**EXTRAIT DU TEXTE**:

..........

Jean-Louis Rullaud et Antoine Guilhem-Ducléon interrogent à travers leur travail respectif la notion de rupture en tant qu’espace temporel ouvrant un champ des possibles dans l’interprétation du vivant et de son rapport à son environnement. Le moment de la rupture est amené par les photographes, dans une vision optimiste, à être compris comme une mutation des êtres et des choses. Rien ne se perd, tout se transforme.
La pratique artistique d’Antoine Guilhem-Ducléon s’est nourrie de ses années passées à inventorier, par la photographie, les constructions architecturales pour le compte des Monuments Nationaux, de la Drac ou encore de différents cabinets d’architectes.
Dans son travail il confronte le végétal et l’architecture dans des univers en ruine, désincarnés, déshabités, où la végétation reste le seul élément à figurer le vivant. Il présente dans le cadre de cette exposition trois séries. Dans la série, Sans titre, l’architecture est récente et le végétal, haut, fort et abondant, se reflète et s’intègre à l’habitat. La seconde, Les Floralies, est un ensemble architectural des années 70 destiné à être détruit, où la végétation, que l’on suppose initialement amenée et maitrisée par l’Homme, semble désormais, en son absence, commencer sa lente extension. La 3ème série, H14, est en noir et blanc. Le végétal a disparu, la destruction arrive. La ruine est en suspension.

..........

**JEU DE DONNÉES**:
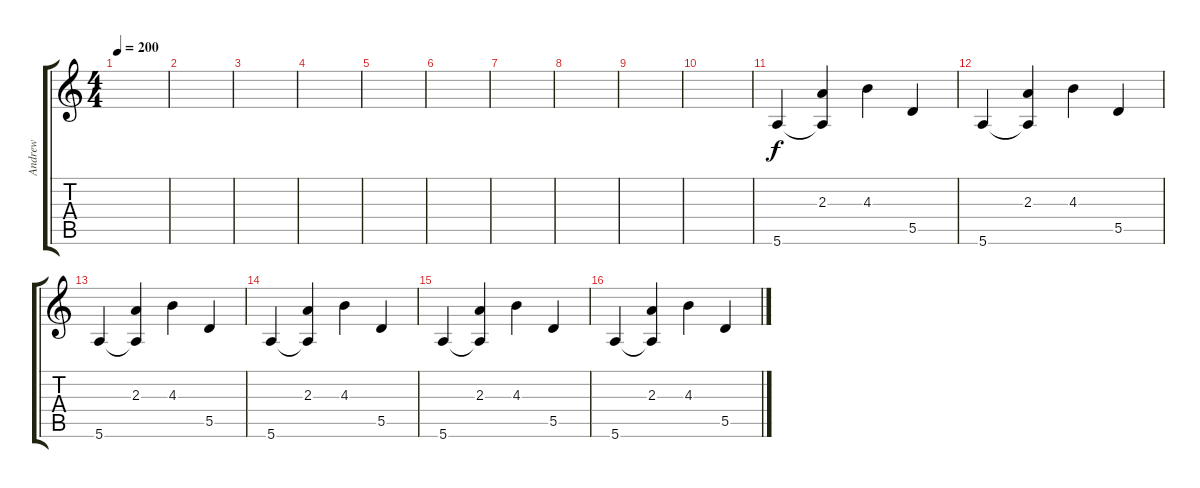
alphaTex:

\track ("Andrew" "Andrew") {instrument electricbassfinger}
\staff {score tabs}
\tuning (E4 B3 G3 D3 A2 E2) {hide}
\ts (4 4)
\tempo 200
\clef g2
\ks c
|
|
|
|
|
|
|
|
|
|
5.6.4 (2.3 5.6{t}).4 4.3.4 5.5.4 |
5.6.4 (2.3 5.6{t}).4 4.3.4 5.5.4 |
5.6.4 (2.3 5.6{t}).4 4.3.4 5.5.4 |
5.6.4 (2.3 5.6{t}).4 4.3.4 5.5.4 |
5.6.4 (2.3 5.6{t}).4 4.3.4 5.5.4 |
5.6.4 (2.3 5.6{t}).4 4.3.4 5.5.4
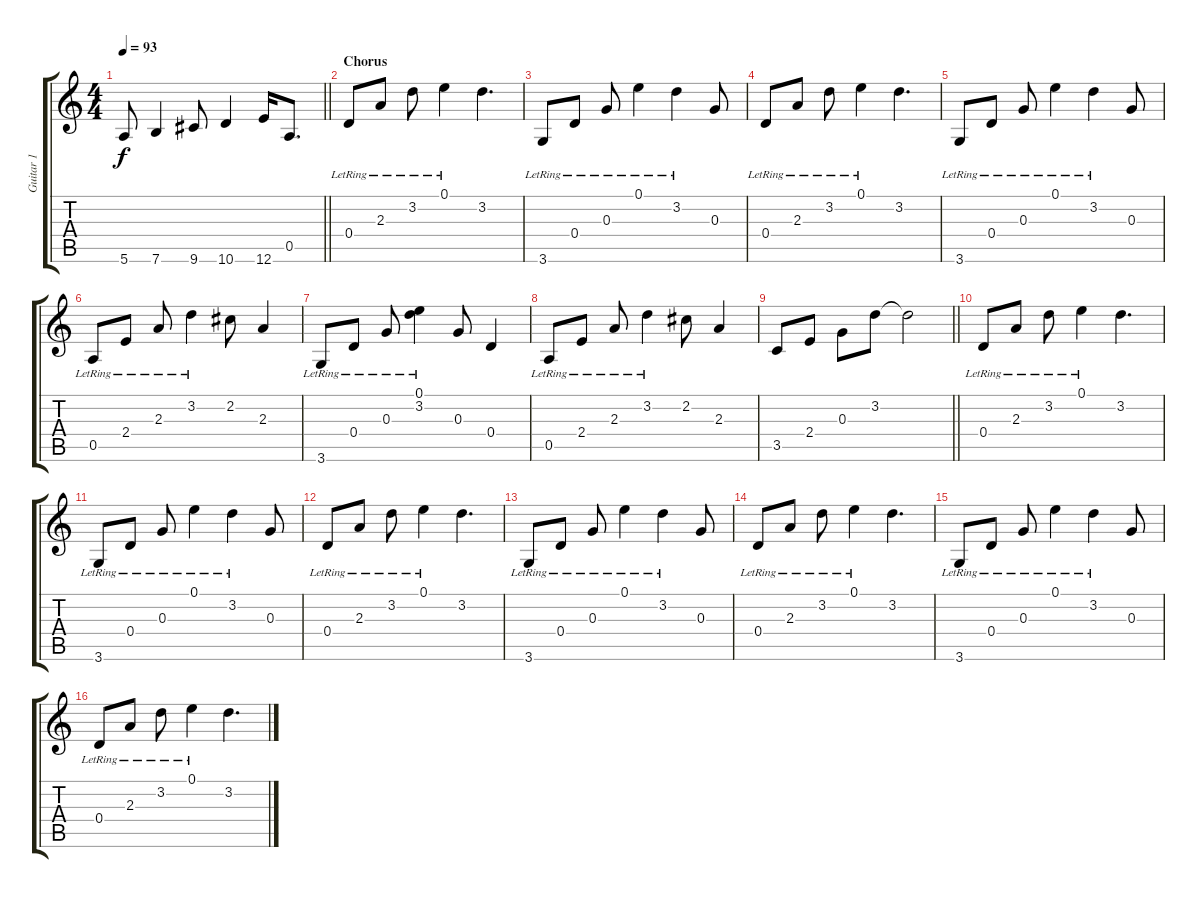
\track ("Guitar 1" "Guitar 1") {instrument acousticguitarsteel}
\staff {score tabs}
\tuning (E4 B3 G3 D3 A2 E2) {hide}
\ts (4 4)
\tempo 93
\clef g2
\barLineRight lightlight
\ks c
5.6.8{dy f} 7.6.4 9.6.8 10.6.4 12.6.16 0.5.8{d} |
\section ("" "Chorus")
0.4{lr}.8 2.3{lr}.8 3.2{lr}.8 0.1{lr}.4 3.2.4{d} |
3.6{lr}.8 0.4{lr}.8 0.3{lr}.8 0.1{lr}.4 3.2{lr}.4 0.3.8 |
0.4{lr}.8 2.3{lr}.8 3.2{lr}.8 0.1{lr}.4 3.2.4{d} |
3.6{lr}.8 0.4{lr}.8 0.3{lr}.8 0.1{lr}.4 3.2{lr}.4 0.3.8 |
0.5{lr}.8 2.4{lr}.8 2.3{lr}.8 3.2{lr}.4 2.2.8 2.3.4 |
3.6{lr}.8 0.4{lr}.8 0.3{lr}.8 (0.1{lr} 3.2).4 0.3.8 0.4.4 |
0.5{lr}.8 2.4{lr}.8 2.3{lr}.8 3.2{lr}.4 2.2.8 2.3.4 |
\barLineRight lightlight
3.5.8 2.4.8 0.3.8 3.2.8 3.2{t}.2 |
0.4{lr}.8 2.3{lr}.8 3.2{lr}.8 0.1{lr}.4 3.2.4{d} |
3.6{lr}.8 0.4{lr}.8 0.3{lr}.8 0.1{lr}.4 3.2{lr}.4 0.3.8 |
0.4{lr}.8 2.3{lr}.8 3.2{lr}.8 0.1{lr}.4 3.2.4{d} |
3.6{lr}.8 0.4{lr}.8 0.3{lr}.8 0.1{lr}.4 3.2{lr}.4 0.3.8 |
0.4{lr}.8 2.3{lr}.8 3.2{lr}.8 0.1{lr}.4 3.2.4{d} |
3.6{lr}.8 0.4{lr}.8 0.3{lr}.8 0.1{lr}.4 3.2{lr}.4 0.3.8 |
0.4{lr}.8 2.3{lr}.8 3.2{lr}.8 0.1{lr}.4 3.2.4{d}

..........

**CONSIGNE DONNÉE 1**: Recopiez à l'identique toutes les lignes des enregistrements de notation de partitions, en omettant les images.
**CONSIGNE DONNÉE 2**: Rédigez la suite du texte sur l'exposition des deux photographes, à partir de sa dernière phrase.

**RÉPONSE RÉDIGÉE 1**:
alphaTex:

\track ("Andrew" "Andrew") {instrument electricbassfinger}
\staff {score tabs}
\tuning (E4 B3 G3 D3 A2 E2) {hide}
\ts (4 4)
\tempo 200
\clef g2
\ks c
|
|
|
|
|
|
|
|
|
|
5.6.4 (2.3 5.6{t}).4 4.3.4 5.5.4 |
5.6.4 (2.3 5.6{t}).4 4.3.4 5.5.4 |
5.6.4 (2.3 5.6{t}).4 4.3.4 5.5.4 |
5.6.4 (2.3 5.6{t}).4 4.3.4 5.5.4 |
5.6.4 (2.3 5.6{t}).4 4.3.4 5.5.4 |
5.6.4 (2.3 5.6{t}).4 4.3.4 5.5.4
\track ("Guitar 1" "Guitar 1") {instrument acousticguitarsteel}
\staff {score tabs}
\tuning (E4 B3 G3 D3 A2 E2) {hide}
\ts (4 4)
\tempo 93
\clef g2
\barLineRight lightlight
\ks c
5.6.8{dy f} 7.6.4 9.6.8 10.6.4 12.6.16 0.5.8{d} |
\section ("" "Chorus")
0.4{lr}.8 2.3{lr}.8 3.2{lr}.8 0.1{lr}.4 3.2.4{d} |
3.6{lr}.8 0.4{lr}.8 0.3{lr}.8 0.1{lr}.4 3.2{lr}.4 0.3.8 |
0.4{lr}.8 2.3{lr}.8 3.2{lr}.8 0.1{lr}.4 3.2.4{d} |
3.6{lr}.8 0.4{lr}.8 0.3{lr}.8 0.1{lr}.4 3.2{lr}.4 0.3.8 |
0.5{lr}.8 2.4{lr}.8 2.3{lr}.8 3.2{lr}.4 2.2.8 2.3.4 |
3.6{lr}.8 0.4{lr}.8 0.3{lr}.8 (0.1{lr} 3.2).4 0.3.8 0.4.4 |
0.5{lr}.8 2.4{lr}.8 2.3{lr}.8 3.2{lr}.4 2.2.8 2.3.4 |
\barLineRight lightlight
3.5.8 2.4.8 0.3.8 3.2.8 3.2{t}.2 |
0.4{lr}.8 2.3{lr}.8 3.2{lr}.8 0.1{lr}.4 3.2.4{d} |
3.6{lr}.8 0.4{lr}.8 0.3{lr}.8 0.1{lr}.4 3.2{lr}.4 0.3.8 |
0.4{lr}.8 2.3{lr}.8 3.2{lr}.8 0.1{lr}.4 3.2.4{d} |
3.6{lr}.8 0.4{lr}.8 0.3{lr}.8 0.1{lr}.4 3.2{lr}.4 0.3.8 |
0.4{lr}.8 2.3{lr}.8 3.2{lr}.8 0.1{lr}.4 3.2.4{d} |
3.6{lr}.8 0.4{lr}.8 0.3{lr}.8 0.1{lr}.4 3.2{lr}.4 0.3.8 |
0.4{lr}.8 2.3{lr}.8 3.2{lr}.8 0.1{lr}.4 3.2.4{d}

**RÉPONSE RÉDIGÉE 2**:
Ces trois séries d’Antoine Guilhem-Ducléon font écho à la série des Natures Mourantes n°1 de Jean-Louis Rullaud. « La vitesse est au temps ce que la pourriture est au fruit». La série interroge les changements d’états de la matière vivante consommable. Le sujet de ces photographies, la décomposition, contraste avec la mise en scène très maitrisée, quasi picturale, et l’esthétique volontairement léchée de la photographie, qui transforment ces fruits, légumes et poissons pourrissants en objet précieux. Le rapport au corps humain, à son inextricable chute vers l’avant, est là. A travers ces Memento Mori, c’est notre rapport au temps que questionne l’artiste. La vitesse qui régente la vie de l’Homme aujourd’hui, sa productivité attendue, l’empêchent de jouir de l’instant. Cette question revient également dans la série Natures Mourantes n°2, qui donne à voir ce que l’homme ne voit plus. «Comme un projectile dans l’espace je fuse vers l’avenir ». La vitesse et le temps imbriqués transforment la perception de l’espace. Jean-Louis Rullaud réinterprète, par la couleur, ses photographies de paysages, en une nature inquiétante, étrange, mourante.
Dans la perception humaine, le temps et l’espace ont toujours tendance à être dissociés, le temps à être perçu seulement comme un concept qui n’a pas de réalité physique, menant la vie à ses décompositions matérielles et immatérielles.
Jean-Louis Rullaud et Antoine Guilhem-Ducléon intègrent dans leur travail l’équation « temps » sous ses différents aspects: le temps qui passe, le temps passé, le temps futur mettant en parallèle les variations des états de la matière vivante, l’Homme et son environnement, l’Homme et son habitat. Métaphores parfois sensuelles du corps avec la nature. Métaphores souvent plus difficiles de la création humaine, figurée par un urbanisme en expansion, mal pensé, qui finit par être détruit et celle de la flore, mourante qui disparait aussi du fait de l’Homme.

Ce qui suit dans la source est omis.